Mosaic fungus on your pepper plants may not kill your plants, but crops are often ruined due to damage. Peppers are a common host plant among many others for this viral disease, so familiarize yourself with what to look for and how to treat a problem when it arises to protect your home vegetable garden.
Fungus or Virus
The mosaic disease that affects pepper plants is tomato-tobacco mosaic virus disease. Commonly referred to as "mosaic fungus", this disease is actually not a fungal infection, but caused by a virus. Due to symptoms that appear fungal in nature, however, confusion over the disease pathogen is common. The difference between viral infections and fungi is the fact that viruses do not create spores. Viruses are spread through secondary carriers like insects that transfer disease by chewing on peppers, according to the University of Minnesota Extension.
Since viruses enter plants through wounds, the most important method of prevention is proper care to ensure your peppers are healthy, strong and without injury. Peppers are warm-season plants that should be grown in a temperature range during the day of 70 to 85 degrees Fahrenheit and during night hours of 60 to 70 degrees, according to the Clemson University Extension. Grow in moist, well-drained loam or sand soil. Handle carefully to avoid damage.
Symptoms and Damage
Foliage and plant surfaces usually display a "mosaic" or patches of multi-hued discoloration. Areas of the pepper may look raised, thicker or blistered, giving them the appearance of having a fungal growth. Damage includes stunted growth, chlorosis, malformed peppers and blistered or curled leaves, according to the University of Minnesota Extension.
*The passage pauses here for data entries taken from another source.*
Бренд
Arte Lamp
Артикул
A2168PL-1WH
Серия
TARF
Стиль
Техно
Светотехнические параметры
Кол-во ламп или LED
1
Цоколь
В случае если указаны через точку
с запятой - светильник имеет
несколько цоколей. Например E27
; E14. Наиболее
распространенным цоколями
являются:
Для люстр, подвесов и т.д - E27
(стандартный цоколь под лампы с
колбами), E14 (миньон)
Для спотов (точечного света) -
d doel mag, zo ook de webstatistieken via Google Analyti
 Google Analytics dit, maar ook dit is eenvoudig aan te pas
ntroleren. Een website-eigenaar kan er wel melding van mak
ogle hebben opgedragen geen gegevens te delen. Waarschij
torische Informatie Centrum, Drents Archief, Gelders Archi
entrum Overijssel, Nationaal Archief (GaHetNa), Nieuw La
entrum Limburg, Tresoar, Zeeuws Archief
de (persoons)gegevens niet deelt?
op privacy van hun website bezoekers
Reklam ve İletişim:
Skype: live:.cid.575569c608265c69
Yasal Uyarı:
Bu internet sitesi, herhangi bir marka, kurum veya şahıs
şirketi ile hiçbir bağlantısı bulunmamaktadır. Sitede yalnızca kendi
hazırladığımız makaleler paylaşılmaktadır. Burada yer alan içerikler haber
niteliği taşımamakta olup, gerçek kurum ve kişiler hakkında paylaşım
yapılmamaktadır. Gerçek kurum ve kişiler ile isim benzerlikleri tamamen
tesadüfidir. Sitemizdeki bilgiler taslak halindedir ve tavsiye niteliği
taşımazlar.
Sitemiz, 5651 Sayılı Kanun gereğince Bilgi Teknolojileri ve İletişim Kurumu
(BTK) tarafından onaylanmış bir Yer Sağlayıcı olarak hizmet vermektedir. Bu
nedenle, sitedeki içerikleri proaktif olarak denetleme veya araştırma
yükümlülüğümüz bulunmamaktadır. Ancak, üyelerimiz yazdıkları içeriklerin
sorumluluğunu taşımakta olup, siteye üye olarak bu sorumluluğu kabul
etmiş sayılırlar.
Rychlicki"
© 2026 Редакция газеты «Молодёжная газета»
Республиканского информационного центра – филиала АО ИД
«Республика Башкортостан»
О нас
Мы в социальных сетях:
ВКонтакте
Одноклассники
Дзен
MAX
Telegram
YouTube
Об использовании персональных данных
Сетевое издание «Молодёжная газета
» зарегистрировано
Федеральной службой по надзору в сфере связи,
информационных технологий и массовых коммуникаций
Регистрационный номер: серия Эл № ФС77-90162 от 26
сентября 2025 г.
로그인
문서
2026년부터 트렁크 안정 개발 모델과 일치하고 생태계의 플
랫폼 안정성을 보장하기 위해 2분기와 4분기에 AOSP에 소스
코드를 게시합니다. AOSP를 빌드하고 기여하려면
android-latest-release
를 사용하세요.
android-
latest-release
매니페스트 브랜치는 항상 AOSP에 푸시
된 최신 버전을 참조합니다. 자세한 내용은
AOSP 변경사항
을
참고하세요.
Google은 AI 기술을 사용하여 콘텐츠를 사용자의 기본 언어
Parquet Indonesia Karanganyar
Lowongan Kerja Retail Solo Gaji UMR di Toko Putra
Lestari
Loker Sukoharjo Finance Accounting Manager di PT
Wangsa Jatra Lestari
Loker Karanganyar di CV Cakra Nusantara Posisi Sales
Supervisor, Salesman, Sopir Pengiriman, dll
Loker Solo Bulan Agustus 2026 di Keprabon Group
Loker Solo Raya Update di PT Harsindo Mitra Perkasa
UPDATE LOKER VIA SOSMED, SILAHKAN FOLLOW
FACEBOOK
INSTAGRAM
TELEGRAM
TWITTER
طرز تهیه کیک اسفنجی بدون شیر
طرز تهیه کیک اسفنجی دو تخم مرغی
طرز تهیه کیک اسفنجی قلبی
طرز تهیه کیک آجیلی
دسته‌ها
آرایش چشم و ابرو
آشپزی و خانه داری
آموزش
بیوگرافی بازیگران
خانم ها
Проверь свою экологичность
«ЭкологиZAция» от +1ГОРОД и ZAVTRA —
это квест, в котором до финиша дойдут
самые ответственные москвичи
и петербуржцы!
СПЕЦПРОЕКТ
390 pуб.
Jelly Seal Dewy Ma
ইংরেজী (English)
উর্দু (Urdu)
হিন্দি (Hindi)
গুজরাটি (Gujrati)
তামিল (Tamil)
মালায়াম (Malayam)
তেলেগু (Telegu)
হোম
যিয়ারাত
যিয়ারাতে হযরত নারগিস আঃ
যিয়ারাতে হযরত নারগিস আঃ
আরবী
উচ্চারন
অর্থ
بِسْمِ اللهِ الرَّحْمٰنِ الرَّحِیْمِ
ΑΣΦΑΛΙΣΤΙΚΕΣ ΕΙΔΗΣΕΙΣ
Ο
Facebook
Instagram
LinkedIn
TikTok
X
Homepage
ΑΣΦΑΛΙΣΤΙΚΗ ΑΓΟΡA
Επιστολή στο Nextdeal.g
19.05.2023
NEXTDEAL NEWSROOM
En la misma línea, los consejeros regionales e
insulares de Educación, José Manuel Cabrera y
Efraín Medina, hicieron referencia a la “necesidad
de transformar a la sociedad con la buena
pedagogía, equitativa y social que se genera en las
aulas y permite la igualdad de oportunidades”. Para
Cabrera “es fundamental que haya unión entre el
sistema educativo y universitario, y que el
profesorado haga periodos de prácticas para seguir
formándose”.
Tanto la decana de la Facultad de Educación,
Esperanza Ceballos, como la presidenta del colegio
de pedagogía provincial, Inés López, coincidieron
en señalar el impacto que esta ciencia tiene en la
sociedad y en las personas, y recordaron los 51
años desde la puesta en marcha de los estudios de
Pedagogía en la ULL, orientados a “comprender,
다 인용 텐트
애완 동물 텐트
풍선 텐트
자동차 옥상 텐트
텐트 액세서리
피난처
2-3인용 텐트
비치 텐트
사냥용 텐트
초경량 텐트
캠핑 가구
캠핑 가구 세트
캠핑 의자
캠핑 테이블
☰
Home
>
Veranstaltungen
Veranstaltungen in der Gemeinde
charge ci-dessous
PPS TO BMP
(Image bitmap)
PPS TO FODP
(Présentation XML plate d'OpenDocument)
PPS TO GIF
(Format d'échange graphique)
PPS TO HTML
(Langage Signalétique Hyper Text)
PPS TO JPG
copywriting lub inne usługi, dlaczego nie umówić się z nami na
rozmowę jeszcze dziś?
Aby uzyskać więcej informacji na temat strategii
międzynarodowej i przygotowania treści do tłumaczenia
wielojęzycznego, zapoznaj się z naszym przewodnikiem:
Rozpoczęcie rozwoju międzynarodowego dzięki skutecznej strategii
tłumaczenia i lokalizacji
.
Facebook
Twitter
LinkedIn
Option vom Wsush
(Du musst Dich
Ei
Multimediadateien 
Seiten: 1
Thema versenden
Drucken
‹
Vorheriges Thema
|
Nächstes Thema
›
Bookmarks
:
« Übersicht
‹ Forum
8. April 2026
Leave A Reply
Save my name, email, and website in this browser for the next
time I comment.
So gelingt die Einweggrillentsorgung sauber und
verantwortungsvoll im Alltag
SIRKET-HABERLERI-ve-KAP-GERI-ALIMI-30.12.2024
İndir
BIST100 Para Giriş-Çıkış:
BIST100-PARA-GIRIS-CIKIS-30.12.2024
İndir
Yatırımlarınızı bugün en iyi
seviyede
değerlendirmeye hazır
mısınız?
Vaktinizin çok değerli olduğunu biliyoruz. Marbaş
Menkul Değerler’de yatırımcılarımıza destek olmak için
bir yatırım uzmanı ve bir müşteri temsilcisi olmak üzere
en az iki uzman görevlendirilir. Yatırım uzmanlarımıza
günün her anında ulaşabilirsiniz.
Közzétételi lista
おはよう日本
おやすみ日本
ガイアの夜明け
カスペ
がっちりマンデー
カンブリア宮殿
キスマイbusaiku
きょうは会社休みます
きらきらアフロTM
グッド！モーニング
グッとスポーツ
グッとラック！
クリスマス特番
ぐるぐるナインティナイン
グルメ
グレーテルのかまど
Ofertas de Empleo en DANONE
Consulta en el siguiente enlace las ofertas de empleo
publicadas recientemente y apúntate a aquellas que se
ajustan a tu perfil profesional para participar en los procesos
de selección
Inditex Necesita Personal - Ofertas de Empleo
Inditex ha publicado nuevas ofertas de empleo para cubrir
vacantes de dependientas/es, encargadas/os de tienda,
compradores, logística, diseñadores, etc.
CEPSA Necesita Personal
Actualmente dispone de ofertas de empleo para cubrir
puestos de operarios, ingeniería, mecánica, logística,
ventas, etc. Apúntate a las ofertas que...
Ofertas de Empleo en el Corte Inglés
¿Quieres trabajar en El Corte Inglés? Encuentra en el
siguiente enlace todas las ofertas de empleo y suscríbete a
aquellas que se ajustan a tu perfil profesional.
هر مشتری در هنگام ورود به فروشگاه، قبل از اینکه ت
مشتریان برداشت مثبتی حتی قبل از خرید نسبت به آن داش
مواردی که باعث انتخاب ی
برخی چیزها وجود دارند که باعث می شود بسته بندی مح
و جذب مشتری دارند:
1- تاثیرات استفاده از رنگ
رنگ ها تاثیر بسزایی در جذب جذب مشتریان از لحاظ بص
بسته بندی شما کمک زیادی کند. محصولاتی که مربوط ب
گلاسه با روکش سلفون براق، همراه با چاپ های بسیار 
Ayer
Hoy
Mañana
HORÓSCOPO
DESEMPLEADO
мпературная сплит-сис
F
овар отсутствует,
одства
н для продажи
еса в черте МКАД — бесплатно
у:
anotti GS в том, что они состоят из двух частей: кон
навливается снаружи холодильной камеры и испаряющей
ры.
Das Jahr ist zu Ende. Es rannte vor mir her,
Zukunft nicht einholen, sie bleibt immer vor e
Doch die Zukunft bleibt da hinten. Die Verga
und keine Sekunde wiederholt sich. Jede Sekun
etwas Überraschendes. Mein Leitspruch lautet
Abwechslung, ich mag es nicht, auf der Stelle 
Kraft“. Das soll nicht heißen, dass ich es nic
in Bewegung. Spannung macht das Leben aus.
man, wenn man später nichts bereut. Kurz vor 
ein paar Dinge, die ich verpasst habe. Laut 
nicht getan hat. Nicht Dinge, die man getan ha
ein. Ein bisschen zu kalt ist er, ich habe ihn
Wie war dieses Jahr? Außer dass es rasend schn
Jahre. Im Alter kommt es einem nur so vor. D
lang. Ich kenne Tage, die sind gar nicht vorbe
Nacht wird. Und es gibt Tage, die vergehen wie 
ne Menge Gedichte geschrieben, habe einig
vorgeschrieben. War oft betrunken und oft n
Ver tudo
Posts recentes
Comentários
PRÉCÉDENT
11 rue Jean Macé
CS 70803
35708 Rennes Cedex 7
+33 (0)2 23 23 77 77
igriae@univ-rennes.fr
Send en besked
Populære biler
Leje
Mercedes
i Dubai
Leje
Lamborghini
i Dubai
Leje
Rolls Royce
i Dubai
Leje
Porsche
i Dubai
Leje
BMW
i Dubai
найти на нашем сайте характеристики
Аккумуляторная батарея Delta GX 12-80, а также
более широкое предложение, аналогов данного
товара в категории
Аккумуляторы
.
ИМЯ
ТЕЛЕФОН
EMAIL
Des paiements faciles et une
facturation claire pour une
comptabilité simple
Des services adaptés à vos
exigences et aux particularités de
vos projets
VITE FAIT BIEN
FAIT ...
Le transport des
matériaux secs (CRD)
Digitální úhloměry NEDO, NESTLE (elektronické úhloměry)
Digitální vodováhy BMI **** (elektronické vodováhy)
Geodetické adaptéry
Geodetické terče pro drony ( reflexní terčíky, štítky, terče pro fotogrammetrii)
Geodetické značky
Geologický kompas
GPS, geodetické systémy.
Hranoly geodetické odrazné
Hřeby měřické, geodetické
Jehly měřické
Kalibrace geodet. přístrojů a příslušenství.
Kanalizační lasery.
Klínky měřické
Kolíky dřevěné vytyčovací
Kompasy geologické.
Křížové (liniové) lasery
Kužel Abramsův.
Growing other common host plants raises the likelihood of pepper infection with mosaic disease. Identify other host plants for wise selections for the home garden. Along with peppers, hosts include petunias, tomatoes, cucumbers, marigolds, spinach and impatiens, according to the University of Minnesota Extension. Since handling an infected plant makes the virus transferable by hands, handling another plant in another bed directly after contact with the infected one makes for rapid disease transfer.
Chemical treatments are not available for mosaic disease because it is a virus and not a fungus. The most effective control method is sanitation. Though bleach may come to mind, it is not an effective disinfectant. While you work, wash your hands with soap and water after handling each plant. For any type of tools used on plants, sanitize them by placing them in boiling water for a period of five minutes. After removing the tools from the water, clean them with soap or detergent, according to the University of Minnesota Extension.